PLEASANTON, CA- Grocery chain owner Safeway Inc.’s new lifestyle concept is apparently paying off in higher profits. The nation’s third largest grocer, which opened four lifestyle stores and converted 69 others during the third quarter, reaped a 42% profit in the quarter ended Sept. 9 as the chain realigned its strategy to attract more customers from both discount and high end supermarkets.

Safeway expects to eventually convert all of its 1,767 stores to the concept, which offers shoppers a more upscale atmosphere, organic goods and special, proprietary brands. Safeway reported a net income of 173.5 million, or 39 cents a share for the quarter, an increase of $51 million over the $122.5 million or 27 cents a share, earned in the third quarter of last year.

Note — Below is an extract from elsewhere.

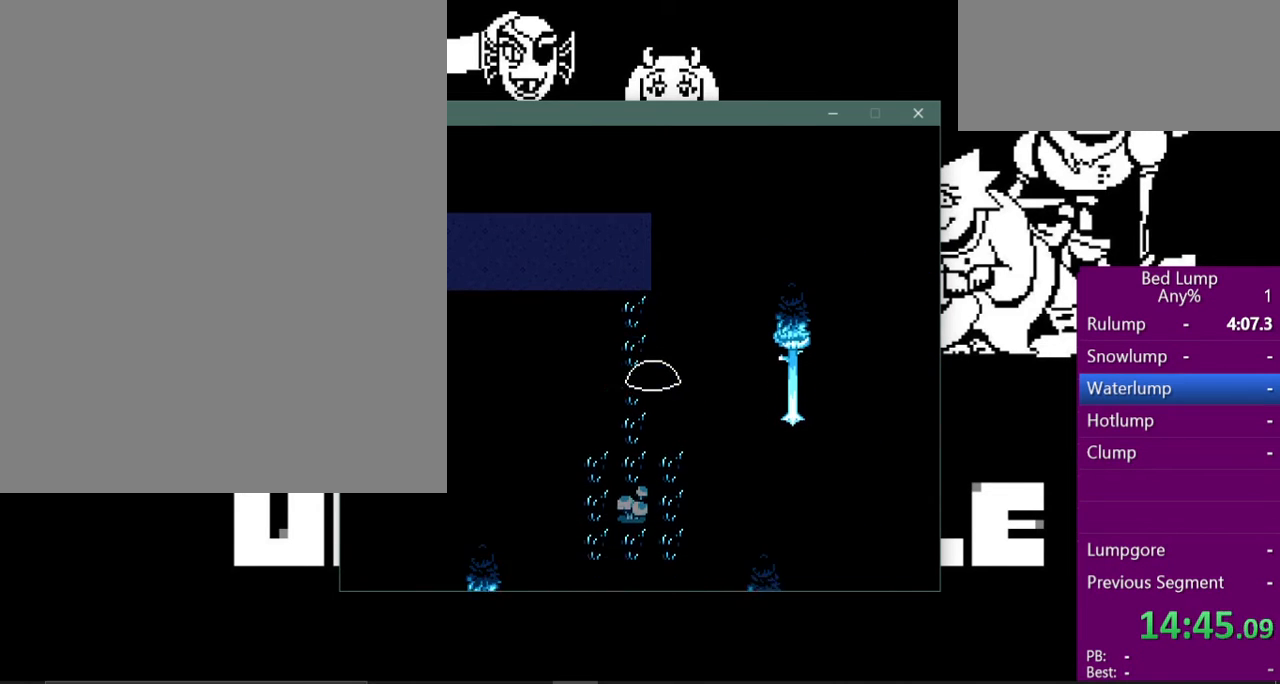
{"keys": ["down", "right", "x"], "events": [[333, "right", "down"]]}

Sales for the period increased 5.3% to $9.4 billion, up from $8.9 billion in sales during the third quarter of 2005. Sales at stores open at least a year were also up 5% for the quarter. Excluding fuel sales, same store sales were up 3.7%.

The company said it expects same store sales for non-fuel stores to range from 3.1% to 3.3% for the year, an increase in its earlier 3% projection. Safeway said it is also “comfortable” with its 2006 earnings estimate of $1.72 per share.

Driving the third quarter increase was strong sales at its lifestyle stores, strong performance in perishable and non-perishable items and increased fuel sales, the Pleasanton, CA company said.

“We would characterize this quarter as another very good quarter for us, leading to what we believe will be a strong performance on the year.” Steve Burd, Safeway’s chairman, president and chief executive officer told investors and analysts in a conference call.

Burd says it was the seventh consecutive quarter that Safeway has had gains in market share. The results follow an 84% gain in second-quarter profit and a $174.9 million gain in net income for the first36 weeks of 2006.